Darwin's Backyard

Darwins backyardJames T Costa
WW Norton & Company, £19.99

Yet another book about Darwin! In this one, however, the author accompanies our hero in his day-to-day life at Down House as he experimented there with his family in tow.

I have visited Down many times over the years and can attest to the author’s empathy with Darwin’s life and times, including the joys and sorrows of his family life. Most of us are aware of Darwin’s studies of honeybees and earthworms at Down, but these are naturally overshadowed by accounts of his voyage aboard the Beagle, and the subsequent emergence of his evolutionary theories.

Preparing and publishing The Origin of Species was just one of the many activities in which Darwin was engaged. After his return to England, he was busy establishing himself as a reputable natural scientist, and he did this largely by publishing the results of his detailed dissections of barnacles.

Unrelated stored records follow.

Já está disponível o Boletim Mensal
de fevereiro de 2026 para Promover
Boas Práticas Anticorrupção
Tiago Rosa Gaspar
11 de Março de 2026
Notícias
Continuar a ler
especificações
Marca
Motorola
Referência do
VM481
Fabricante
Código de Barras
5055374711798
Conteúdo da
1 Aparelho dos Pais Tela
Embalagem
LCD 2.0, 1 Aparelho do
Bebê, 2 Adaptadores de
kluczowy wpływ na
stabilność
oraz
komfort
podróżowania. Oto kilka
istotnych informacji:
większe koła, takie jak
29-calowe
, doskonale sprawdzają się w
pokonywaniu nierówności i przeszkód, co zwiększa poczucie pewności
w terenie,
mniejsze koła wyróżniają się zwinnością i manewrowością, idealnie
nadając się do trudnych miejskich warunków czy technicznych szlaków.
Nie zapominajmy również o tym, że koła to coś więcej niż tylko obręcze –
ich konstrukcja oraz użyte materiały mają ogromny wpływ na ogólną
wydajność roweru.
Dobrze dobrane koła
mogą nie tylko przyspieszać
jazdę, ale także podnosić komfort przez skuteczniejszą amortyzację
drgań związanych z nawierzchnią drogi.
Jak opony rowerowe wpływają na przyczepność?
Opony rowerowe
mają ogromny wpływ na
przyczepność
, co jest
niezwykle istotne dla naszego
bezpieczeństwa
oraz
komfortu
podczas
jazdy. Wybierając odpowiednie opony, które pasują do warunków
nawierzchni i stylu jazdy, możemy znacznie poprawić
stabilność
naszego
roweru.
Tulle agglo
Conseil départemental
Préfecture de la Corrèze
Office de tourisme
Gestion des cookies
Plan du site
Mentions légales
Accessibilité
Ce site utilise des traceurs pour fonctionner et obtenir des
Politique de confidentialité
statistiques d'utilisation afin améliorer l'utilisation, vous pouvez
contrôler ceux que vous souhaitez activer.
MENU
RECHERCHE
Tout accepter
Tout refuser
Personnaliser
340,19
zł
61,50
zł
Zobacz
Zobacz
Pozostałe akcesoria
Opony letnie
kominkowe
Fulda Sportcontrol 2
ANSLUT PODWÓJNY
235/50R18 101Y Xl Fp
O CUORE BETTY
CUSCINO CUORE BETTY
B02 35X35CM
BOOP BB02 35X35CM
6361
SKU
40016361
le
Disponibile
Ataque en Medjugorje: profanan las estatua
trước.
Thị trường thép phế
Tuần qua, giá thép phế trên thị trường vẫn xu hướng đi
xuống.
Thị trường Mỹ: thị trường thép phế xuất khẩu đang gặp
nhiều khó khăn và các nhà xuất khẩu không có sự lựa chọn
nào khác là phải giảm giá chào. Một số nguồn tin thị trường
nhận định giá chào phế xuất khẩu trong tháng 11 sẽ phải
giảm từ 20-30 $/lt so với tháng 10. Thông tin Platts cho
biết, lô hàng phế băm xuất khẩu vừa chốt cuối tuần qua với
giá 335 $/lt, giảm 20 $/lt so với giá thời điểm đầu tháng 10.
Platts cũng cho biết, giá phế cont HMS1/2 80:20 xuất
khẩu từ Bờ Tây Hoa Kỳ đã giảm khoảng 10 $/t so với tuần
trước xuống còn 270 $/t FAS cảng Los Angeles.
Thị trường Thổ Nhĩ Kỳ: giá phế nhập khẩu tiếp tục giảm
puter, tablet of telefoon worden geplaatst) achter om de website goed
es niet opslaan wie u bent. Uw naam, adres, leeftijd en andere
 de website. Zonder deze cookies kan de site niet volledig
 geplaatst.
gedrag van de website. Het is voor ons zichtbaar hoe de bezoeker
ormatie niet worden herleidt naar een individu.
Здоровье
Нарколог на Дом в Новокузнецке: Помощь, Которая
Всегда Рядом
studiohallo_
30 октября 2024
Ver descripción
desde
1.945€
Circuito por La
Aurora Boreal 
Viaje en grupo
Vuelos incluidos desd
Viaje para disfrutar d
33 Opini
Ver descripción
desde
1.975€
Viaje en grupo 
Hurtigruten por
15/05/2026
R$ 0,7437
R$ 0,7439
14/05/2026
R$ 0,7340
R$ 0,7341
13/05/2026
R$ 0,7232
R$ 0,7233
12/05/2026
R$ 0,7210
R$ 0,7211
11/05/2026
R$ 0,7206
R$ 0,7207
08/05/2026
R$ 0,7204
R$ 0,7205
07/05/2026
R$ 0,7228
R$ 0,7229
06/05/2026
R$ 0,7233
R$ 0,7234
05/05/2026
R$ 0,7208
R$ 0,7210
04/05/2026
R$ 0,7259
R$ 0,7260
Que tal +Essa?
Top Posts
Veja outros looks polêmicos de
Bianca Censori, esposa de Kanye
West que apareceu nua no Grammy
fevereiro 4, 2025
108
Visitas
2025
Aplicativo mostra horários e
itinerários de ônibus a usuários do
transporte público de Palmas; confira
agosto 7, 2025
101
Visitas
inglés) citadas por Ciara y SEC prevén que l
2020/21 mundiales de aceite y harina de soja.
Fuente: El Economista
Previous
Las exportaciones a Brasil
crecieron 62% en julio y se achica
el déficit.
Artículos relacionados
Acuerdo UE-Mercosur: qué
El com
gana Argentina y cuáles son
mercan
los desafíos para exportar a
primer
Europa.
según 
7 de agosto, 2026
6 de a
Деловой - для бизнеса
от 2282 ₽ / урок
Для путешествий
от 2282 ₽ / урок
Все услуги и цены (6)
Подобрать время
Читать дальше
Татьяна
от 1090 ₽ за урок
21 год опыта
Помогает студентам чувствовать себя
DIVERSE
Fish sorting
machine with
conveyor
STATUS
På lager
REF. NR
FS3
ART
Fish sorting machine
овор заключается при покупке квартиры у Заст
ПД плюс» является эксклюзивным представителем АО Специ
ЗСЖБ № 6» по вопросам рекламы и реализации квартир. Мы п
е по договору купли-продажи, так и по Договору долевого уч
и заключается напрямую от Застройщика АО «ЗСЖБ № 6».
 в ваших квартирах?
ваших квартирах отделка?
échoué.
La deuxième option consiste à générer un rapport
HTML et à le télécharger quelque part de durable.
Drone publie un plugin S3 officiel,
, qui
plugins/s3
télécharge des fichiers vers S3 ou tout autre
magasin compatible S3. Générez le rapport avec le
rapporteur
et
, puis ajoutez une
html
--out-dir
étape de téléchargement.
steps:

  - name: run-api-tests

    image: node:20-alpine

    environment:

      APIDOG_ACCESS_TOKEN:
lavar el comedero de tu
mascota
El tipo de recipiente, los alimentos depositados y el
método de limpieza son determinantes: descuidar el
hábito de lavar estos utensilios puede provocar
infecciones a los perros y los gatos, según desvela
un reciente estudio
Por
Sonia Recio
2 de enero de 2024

These were interspersed with work on the geology and natural history from the Beagle expedition, studies of bumblebees, honeybees and honeycomb structure, seed germination, fertilisation in orchids and other flowers, and the habits of climbing and insectivorous plants, all of which James Costa describes in considerable detail – he even includes Darwin’s experiments so that we can repeat them ourselves.

As well as expounding the ideas of the time, the author has unearthed fascinating stories about Darwin’s friends, associates and relatives, and how they were enlisted to help him gather information during any investigation on which his enquiring mind happened to lead him. When next I stroll along ‘the sandwalk’, the experience will be all the richer having read Costa’s book.